Ultimately, whether fees owed to a guardian ad litem (GAL) are dischargeable depends on which state, or bankruptcy circuit, you live in. Not every bankruptcy circuit court has specifically ruled on this issue. However, most courts that have considered this issue have ruled that GAL fees are not dischargeable in bankruptcy. If a debt is not dischargeable, it means you still owe the debt when your bankruptcy is over. (Learn more about  the bankruptcy discharge.)

What Are Guardian Ad Litem Fees?

In some divorce cases or other cases involving a legal dispute concerning a child's custody or welfare, the court appoints a guardian ad litem to represent the interests of the child. The guardian ad litem, who is often an attorney, investigates the background, living conditions, and family relationships of the child and then makes a recommendation to the court. In many states, the parents or parties to the lawsuit are responsible for paying the fees of the GAL.

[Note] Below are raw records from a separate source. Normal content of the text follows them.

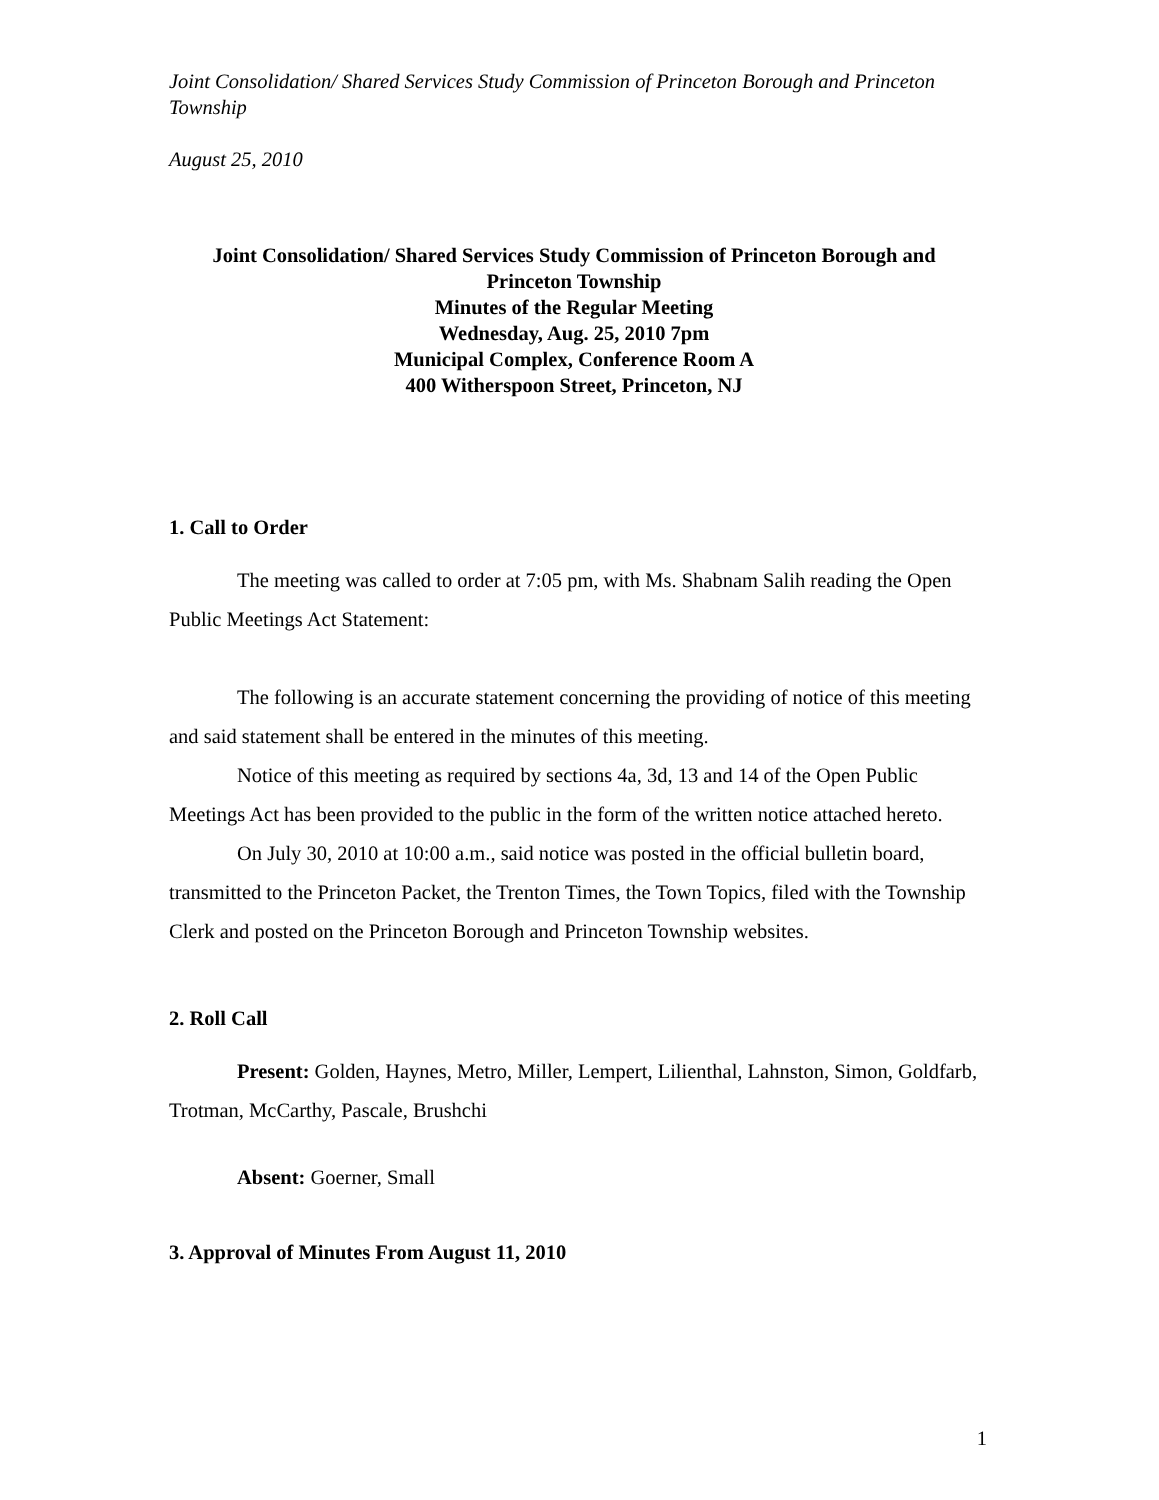Joint Consolidation/ Shared Services Study Commission of Princeton Borough and Princeton Township
August 25, 2010
Joint Consolidation/ Shared Services Study Commission of Princeton Borough and
Princeton Township
Minutes of the Regular Meeting
Wednesday, Aug. 25, 2010 7pm
Municipal Complex, Conference Room A
400 Witherspoon Street, Princeton, NJ
1. Call to Order
The meeting was called to order at 7:05 pm, with Ms. Shabnam Salih reading the Open Public Meetings Act Statement:
The following is an accurate statement concerning the providing of notice of this meeting and said statement shall be entered in the minutes of this meeting.
Notice of this meeting as required by sections 4a, 3d, 13 and 14 of the Open Public Meetings Act has been provided to the public in the form of the written notice attached hereto.
On July 30, 2010 at 10:00 a.m., said notice was posted in the official bulletin board, transmitted to the Princeton Packet, the Trenton Times, the Town Topics, filed with the Township Clerk and posted on the Princeton Borough and Princeton Township websites.
2. Roll Call
Present: Golden, Haynes, Metro, Miller, Lempert, Lilienthal, Lahnston, Simon, Goldfarb, Trotman, McCarthy, Pascale, Brushchi
Absent: Goerner, Small
3. Approval of Minutes From August 11, 2010
1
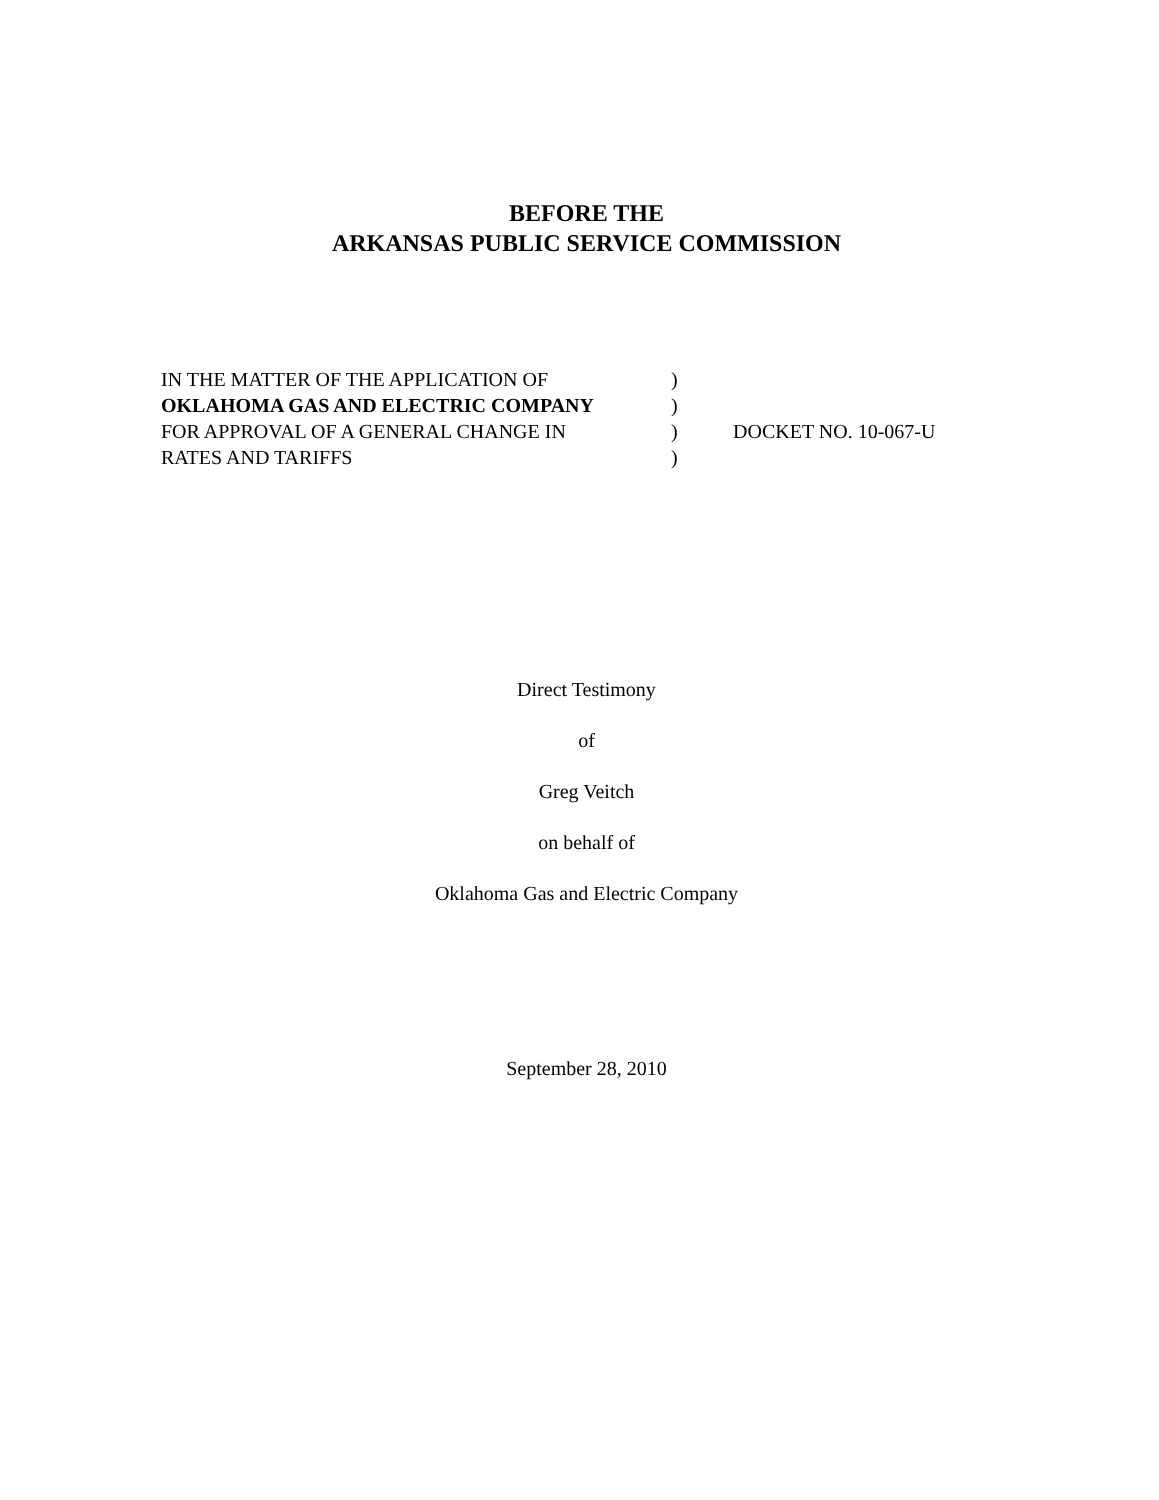BEFORE THE
ARKANSAS PUBLIC SERVICE COMMISSION
| IN THE MATTER OF THE APPLICATION OF | ) | |
| OKLAHOMA GAS AND ELECTRIC COMPANY | ) | |
| FOR APPROVAL OF A GENERAL CHANGE IN | ) | DOCKET NO. 10-067-U |
| RATES AND TARIFFS | ) | |
Direct Testimony
of
Greg Veitch
on behalf of
Oklahoma Gas and Electric Company
September 28, 2010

GAL Fees Are Domestic Support

In bankruptcy, debts owed for domestic support obligations are not dischargeable in either  Chapter 13  or  Chapter 7  bankruptcy. In most bankruptcy circuits that have dealt with this issue, GAL fees are considered to be in the nature of domestic support. It does not matter if the fees are owed to someone other than your child or ex-spouse. That is because a GAL is a representative of your child and is performing services to support and protect that child.

Consequently, you usually cannot wipe out GAL fees in bankruptcy.

Exception or Partial Discharge

It is possible, depending on where you live, that GAL fees may be partially discharged if someone other than you is jointly liable for the GAL fees. This usually involves your ex-spouse or other parent of the child. However, if a court order specifically requires you to pay all or a portion of the GAL fees, then those GAL fees are nondischargeable.